● **REQUIREMENT**
Rewrite the items below, substituting "Yes or no" for every occurrence of "True or false" and leaving everything else unchanged.

Dataset records
%%

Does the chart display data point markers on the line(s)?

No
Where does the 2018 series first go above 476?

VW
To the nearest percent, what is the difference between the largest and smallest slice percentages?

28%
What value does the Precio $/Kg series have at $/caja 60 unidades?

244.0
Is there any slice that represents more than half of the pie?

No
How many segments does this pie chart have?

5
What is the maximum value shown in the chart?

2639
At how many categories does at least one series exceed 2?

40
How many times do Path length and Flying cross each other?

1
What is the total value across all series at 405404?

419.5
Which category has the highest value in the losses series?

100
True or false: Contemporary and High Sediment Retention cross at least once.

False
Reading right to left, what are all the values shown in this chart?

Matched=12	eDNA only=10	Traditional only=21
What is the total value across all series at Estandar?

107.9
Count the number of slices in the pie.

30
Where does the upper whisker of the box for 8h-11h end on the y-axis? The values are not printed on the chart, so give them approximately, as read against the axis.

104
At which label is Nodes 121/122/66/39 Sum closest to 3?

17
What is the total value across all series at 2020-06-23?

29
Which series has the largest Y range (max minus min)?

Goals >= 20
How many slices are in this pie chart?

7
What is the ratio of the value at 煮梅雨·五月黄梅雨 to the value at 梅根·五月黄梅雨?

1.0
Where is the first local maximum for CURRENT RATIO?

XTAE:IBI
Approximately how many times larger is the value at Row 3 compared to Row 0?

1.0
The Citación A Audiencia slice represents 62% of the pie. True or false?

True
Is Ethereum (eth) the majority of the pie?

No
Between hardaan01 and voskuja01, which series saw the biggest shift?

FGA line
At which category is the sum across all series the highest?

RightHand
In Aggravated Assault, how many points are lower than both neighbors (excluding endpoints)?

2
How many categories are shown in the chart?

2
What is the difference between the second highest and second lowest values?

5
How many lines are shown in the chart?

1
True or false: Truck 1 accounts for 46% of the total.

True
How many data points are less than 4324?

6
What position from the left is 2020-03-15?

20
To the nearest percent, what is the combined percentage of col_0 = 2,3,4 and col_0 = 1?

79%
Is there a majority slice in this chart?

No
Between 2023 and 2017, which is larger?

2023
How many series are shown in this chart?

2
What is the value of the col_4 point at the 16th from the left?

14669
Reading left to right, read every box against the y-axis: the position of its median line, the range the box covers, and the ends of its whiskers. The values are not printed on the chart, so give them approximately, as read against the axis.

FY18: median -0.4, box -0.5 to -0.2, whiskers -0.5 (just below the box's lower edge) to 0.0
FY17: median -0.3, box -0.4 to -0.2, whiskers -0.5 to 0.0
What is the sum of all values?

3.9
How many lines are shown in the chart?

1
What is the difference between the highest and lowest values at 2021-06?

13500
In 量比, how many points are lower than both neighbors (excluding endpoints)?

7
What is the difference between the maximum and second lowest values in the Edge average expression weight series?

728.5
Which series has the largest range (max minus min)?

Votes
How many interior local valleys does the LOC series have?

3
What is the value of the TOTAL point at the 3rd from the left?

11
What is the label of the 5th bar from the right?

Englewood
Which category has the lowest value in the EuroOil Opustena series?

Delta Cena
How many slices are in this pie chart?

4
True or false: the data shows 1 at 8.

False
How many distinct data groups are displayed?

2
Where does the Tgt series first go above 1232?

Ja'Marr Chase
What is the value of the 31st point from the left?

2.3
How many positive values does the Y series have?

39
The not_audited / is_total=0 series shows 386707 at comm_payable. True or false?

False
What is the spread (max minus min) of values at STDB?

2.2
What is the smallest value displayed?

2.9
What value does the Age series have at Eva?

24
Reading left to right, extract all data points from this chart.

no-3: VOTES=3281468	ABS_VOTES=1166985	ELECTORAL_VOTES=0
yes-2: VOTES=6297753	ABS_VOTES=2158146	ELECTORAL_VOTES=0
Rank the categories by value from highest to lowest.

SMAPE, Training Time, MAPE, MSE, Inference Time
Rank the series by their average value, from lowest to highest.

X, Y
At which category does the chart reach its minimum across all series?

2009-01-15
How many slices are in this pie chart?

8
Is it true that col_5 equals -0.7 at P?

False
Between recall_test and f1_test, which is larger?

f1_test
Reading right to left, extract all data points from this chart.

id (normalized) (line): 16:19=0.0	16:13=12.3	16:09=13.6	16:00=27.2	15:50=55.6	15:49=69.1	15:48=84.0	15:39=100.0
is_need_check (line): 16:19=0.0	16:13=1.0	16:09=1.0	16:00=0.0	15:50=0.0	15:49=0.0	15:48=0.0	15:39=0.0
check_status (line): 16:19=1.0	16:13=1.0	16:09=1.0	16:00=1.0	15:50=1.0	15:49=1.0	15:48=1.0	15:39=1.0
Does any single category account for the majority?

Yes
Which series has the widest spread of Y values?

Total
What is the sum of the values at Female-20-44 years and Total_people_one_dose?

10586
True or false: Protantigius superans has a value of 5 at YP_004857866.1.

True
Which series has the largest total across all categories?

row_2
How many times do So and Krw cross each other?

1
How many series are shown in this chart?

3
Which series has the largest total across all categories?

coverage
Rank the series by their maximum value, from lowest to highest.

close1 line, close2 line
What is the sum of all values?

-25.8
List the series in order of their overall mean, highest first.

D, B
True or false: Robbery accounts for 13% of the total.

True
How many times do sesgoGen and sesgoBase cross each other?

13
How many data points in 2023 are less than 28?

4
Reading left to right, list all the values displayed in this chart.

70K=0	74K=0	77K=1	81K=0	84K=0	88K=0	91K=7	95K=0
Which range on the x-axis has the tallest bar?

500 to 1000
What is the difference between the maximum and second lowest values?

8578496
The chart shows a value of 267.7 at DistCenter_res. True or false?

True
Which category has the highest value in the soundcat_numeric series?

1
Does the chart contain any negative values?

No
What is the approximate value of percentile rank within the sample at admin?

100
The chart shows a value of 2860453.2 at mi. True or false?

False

%%

● **TASK RESULT**
Does the chart display data point markers on the line(s)?

No
Where does the 2018 series first go above 476?

VW
To the nearest percent, what is the difference between the largest and smallest slice percentages?

28%
What value does the Precio $/Kg series have at $/caja 60 unidades?

244.0
Is there any slice that represents more than half of the pie?

No
How many segments does this pie chart have?

5
What is the maximum value shown in the chart?

2639
At how many categories does at least one series exceed 2?

40
How many times do Path length and Flying cross each other?

1
What is the total value across all series at 405404?

419.5
Which category has the highest value in the losses series?

100
Yes or no: Contemporary and High Sediment Retention cross at least once.

False
Reading right to left, what are all the values shown in this chart?

Matched=12	eDNA only=10	Traditional only=21
What is the total value across all series at Estandar?

107.9
Count the number of slices in the pie.

30
Where does the upper whisker of the box for 8h-11h end on the y-axis? The values are not printed on the chart, so give them approximately, as read against the axis.

104
At which label is Nodes 121/122/66/39 Sum closest to 3?

17
What is the total value across all series at 2020-06-23?

29
Which series has the largest Y range (max minus min)?

Goals >= 20
How many slices are in this pie chart?

7
What is the ratio of the value at 煮梅雨·五月黄梅雨 to the value at 梅根·五月黄梅雨?

1.0
Where is the first local maximum for CURRENT RATIO?

XTAE:IBI
Approximately how many times larger is the value at Row 3 compared to Row 0?

1.0
The Citación A Audiencia slice represents 62% of the pie. Yes or no?

True
Is Ethereum (eth) the majority of the pie?

No
Between hardaan01 and voskuja01, which series saw the biggest shift?

FGA line
At which category is the sum across all series the highest?

RightHand
In Aggravated Assault, how many points are lower than both neighbors (excluding endpoints)?

2
How many categories are shown in the chart?

2
What is the difference between the second highest and second lowest values?

5
How many lines are shown in the chart?

1
Yes or no: Truck 1 accounts for 46% of the total.

True
How many data points are less than 4324?

6
What position from the left is 2020-03-15?

20
To the nearest percent, what is the combined percentage of col_0 = 2,3,4 and col_0 = 1?

79%
Is there a majority slice in this chart?

No
Between 2023 and 2017, which is larger?

2023
How many series are shown in this chart?

2
What is the value of the col_4 point at the 16th from the left?

14669
Reading left to right, read every box against the y-axis: the position of its median line, the range the box covers, and the ends of its whiskers. The values are not printed on the chart, so give them approximately, as read against the axis.

FY18: median -0.4, box -0.5 to -0.2, whiskers -0.5 (just below the box's lower edge) to 0.0
FY17: median -0.3, box -0.4 to -0.2, whiskers -0.5 to 0.0
What is the sum of all values?

3.9
How many lines are shown in the chart?

1
What is the difference between the highest and lowest values at 2021-06?

13500
In 量比, how many points are lower than both neighbors (excluding endpoints)?

7
What is the difference between the maximum and second lowest values in the Edge average expression weight series?

728.5
Which series has the largest range (max minus min)?

Votes
How many interior local valleys does the LOC series have?

3
What is the value of the TOTAL point at the 3rd from the left?

11
What is the label of the 5th bar from the right?

Englewood
Which category has the lowest value in the EuroOil Opustena series?

Delta Cena
How many slices are in this pie chart?

4
Yes or no: the data shows 1 at 8.

False
How many distinct data groups are displayed?

2
Where does the Tgt series first go above 1232?

Ja'Marr Chase
What is the value of the 31st point from the left?

2.3
How many positive values does the Y series have?

39
The not_audited / is_total=0 series shows 386707 at comm_payable. Yes or no?

False
What is the spread (max minus min) of values at STDB?

2.2
What is the smallest value displayed?

2.9
What value does the Age series have at Eva?

24
Reading left to right, extract all data points from this chart.

no-3: VOTES=3281468	ABS_VOTES=1166985	ELECTORAL_VOTES=0
yes-2: VOTES=6297753	ABS_VOTES=2158146	ELECTORAL_VOTES=0
Rank the categories by value from highest to lowest.

SMAPE, Training Time, MAPE, MSE, Inference Time
Rank the series by their average value, from lowest to highest.

X, Y
At which category does the chart reach its minimum across all series?

2009-01-15
How many slices are in this pie chart?

8
Is it true that col_5 equals -0.7 at P?

False
Between recall_test and f1_test, which is larger?

f1_test
Reading right to left, extract all data points from this chart.

id (normalized) (line): 16:19=0.0	16:13=12.3	16:09=13.6	16:00=27.2	15:50=55.6	15:49=69.1	15:48=84.0	15:39=100.0
is_need_check (line): 16:19=0.0	16:13=1.0	16:09=1.0	16:00=0.0	15:50=0.0	15:49=0.0	15:48=0.0	15:39=0.0
check_status (line): 16:19=1.0	16:13=1.0	16:09=1.0	16:00=1.0	15:50=1.0	15:49=1.0	15:48=1.0	15:39=1.0
Does any single category account for the majority?

Yes
Which series has the widest spread of Y values?

Total
What is the sum of the values at Female-20-44 years and Total_people_one_dose?

10586
Yes or no: Protantigius superans has a value of 5 at YP_004857866.1.

True
Which series has the largest total across all categories?

row_2
How many times do So and Krw cross each other?

1
How many series are shown in this chart?

3
Which series has the largest total across all categories?

coverage
Rank the series by their maximum value, from lowest to highest.

close1 line, close2 line
What is the sum of all values?

-25.8
List the series in order of their overall mean, highest first.

D, B
Yes or no: Robbery accounts for 13% of the total.

True
How many times do sesgoGen and sesgoBase cross each other?

13
How many data points in 2023 are less than 28?

4
Reading left to right, list all the values displayed in this chart.

70K=0	74K=0	77K=1	81K=0	84K=0	88K=0	91K=7	95K=0
Which range on the x-axis has the tallest bar?

500 to 1000
What is the difference between the maximum and second lowest values?

8578496
The chart shows a value of 267.7 at DistCenter_res. Yes or no?

True
Which category has the highest value in the soundcat_numeric series?

1
Does the chart contain any negative values?

No
What is the approximate value of percentile rank within the sample at admin?

100
The chart shows a value of 2860453.2 at mi. Yes or no?

False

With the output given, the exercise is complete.